Given entries:
◆ ◆ ◆ ◆

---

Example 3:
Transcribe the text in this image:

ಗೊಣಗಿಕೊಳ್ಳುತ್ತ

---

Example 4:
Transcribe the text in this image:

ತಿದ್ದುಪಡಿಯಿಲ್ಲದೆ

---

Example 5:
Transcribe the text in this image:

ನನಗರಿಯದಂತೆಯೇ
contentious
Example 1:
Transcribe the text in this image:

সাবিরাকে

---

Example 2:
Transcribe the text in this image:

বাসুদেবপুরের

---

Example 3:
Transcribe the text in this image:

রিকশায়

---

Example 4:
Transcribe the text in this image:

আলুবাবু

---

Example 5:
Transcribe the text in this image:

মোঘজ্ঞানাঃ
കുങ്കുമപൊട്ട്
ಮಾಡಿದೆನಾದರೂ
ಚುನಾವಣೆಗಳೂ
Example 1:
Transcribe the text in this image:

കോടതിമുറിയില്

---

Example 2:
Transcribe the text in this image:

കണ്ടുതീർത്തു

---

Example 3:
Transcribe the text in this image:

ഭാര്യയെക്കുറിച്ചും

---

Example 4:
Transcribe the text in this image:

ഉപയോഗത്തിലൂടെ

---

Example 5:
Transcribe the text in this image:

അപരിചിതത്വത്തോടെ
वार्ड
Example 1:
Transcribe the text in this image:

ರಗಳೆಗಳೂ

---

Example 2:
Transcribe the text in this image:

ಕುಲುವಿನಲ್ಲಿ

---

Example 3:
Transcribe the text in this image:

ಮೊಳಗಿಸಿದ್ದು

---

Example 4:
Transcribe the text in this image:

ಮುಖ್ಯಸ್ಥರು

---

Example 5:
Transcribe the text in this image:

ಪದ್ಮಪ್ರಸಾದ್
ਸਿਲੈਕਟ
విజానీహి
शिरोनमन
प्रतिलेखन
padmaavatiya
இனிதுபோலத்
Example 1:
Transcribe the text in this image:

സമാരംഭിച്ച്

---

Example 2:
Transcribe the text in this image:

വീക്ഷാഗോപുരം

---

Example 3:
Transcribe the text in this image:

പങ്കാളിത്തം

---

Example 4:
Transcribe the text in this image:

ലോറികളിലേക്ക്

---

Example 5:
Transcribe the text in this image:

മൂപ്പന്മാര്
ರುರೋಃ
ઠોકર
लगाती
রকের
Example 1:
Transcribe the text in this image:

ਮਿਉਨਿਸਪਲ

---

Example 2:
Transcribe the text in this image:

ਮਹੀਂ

◆ ◆ ◆ ◆

Your instructions: Nothing should be left out: copy the material exactly.

Task output:
---

Example 3:
Transcribe the text in this image:

ಗೊಣಗಿಕೊಳ್ಳುತ್ತ

---

Example 4:
Transcribe the text in this image:

ತಿದ್ದುಪಡಿಯಿಲ್ಲದೆ

---

Example 5:
Transcribe the text in this image:

ನನಗರಿಯದಂತೆಯೇ
contentious
Example 1:
Transcribe the text in this image:

সাবিরাকে

---

Example 2:
Transcribe the text in this image:

বাসুদেবপুরের

---

Example 3:
Transcribe the text in this image:

রিকশায়

---

Example 4:
Transcribe the text in this image:

আলুবাবু

---

Example 5:
Transcribe the text in this image:

মোঘজ্ঞানাঃ
കുങ്കുമപൊട്ട്
ಮಾಡಿದೆನಾದರೂ
ಚುನಾವಣೆಗಳೂ
Example 1:
Transcribe the text in this image:

കോടതിമുറിയില്

---

Example 2:
Transcribe the text in this image:

കണ്ടുതീർത്തു

---

Example 3:
Transcribe the text in this image:

ഭാര്യയെക്കുറിച്ചും

---

Example 4:
Transcribe the text in this image:

ഉപയോഗത്തിലൂടെ

---

Example 5:
Transcribe the text in this image:

അപരിചിതത്വത്തോടെ
वार्ड
Example 1:
Transcribe the text in this image:

ರಗಳೆಗಳೂ

---

Example 2:
Transcribe the text in this image:

ಕುಲುವಿನಲ್ಲಿ

---

Example 3:
Transcribe the text in this image:

ಮೊಳಗಿಸಿದ್ದು

---

Example 4:
Transcribe the text in this image:

ಮುಖ್ಯಸ್ಥರು

---

Example 5:
Transcribe the text in this image:

ಪದ್ಮಪ್ರಸಾದ್
ਸਿਲੈਕਟ
విజానీహి
शिरोनमन
प्रतिलेखन
padmaavatiya
இனிதுபோலத்
Example 1:
Transcribe the text in this image:

സമാരംഭിച്ച്

---

Example 2:
Transcribe the text in this image:

വീക്ഷാഗോപുരം

---

Example 3:
Transcribe the text in this image:

പങ്കാളിത്തം

---

Example 4:
Transcribe the text in this image:

ലോറികളിലേക്ക്

---

Example 5:
Transcribe the text in this image:

മൂപ്പന്മാര്
ರುರೋಃ
ઠોકર
लगाती
রকের
Example 1:
Transcribe the text in this image:

ਮਿਉਨਿਸਪਲ

---

Example 2:
Transcribe the text in this image:

ਮਹੀਂ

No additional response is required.